**DIRECTIONS:** One number is the whole answer: the tally of lines in the records that include the word "Test".

Items listed in a dataset
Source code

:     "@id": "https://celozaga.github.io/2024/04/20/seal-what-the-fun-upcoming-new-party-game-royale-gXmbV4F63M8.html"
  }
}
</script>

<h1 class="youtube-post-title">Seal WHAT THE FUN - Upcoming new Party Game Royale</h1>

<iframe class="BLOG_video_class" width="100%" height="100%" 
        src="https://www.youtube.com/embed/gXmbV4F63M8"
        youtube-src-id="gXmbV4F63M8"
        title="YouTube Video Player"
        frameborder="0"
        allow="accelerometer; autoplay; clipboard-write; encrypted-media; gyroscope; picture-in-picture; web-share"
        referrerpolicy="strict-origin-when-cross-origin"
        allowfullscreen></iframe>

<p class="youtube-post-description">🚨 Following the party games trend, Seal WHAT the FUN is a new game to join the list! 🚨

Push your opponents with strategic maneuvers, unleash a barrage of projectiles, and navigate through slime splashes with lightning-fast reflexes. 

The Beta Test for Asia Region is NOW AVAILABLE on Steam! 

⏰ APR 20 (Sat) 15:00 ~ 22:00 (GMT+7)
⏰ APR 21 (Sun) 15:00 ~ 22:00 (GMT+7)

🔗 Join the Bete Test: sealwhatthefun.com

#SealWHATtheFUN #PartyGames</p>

**FINAL ANSWER:** 2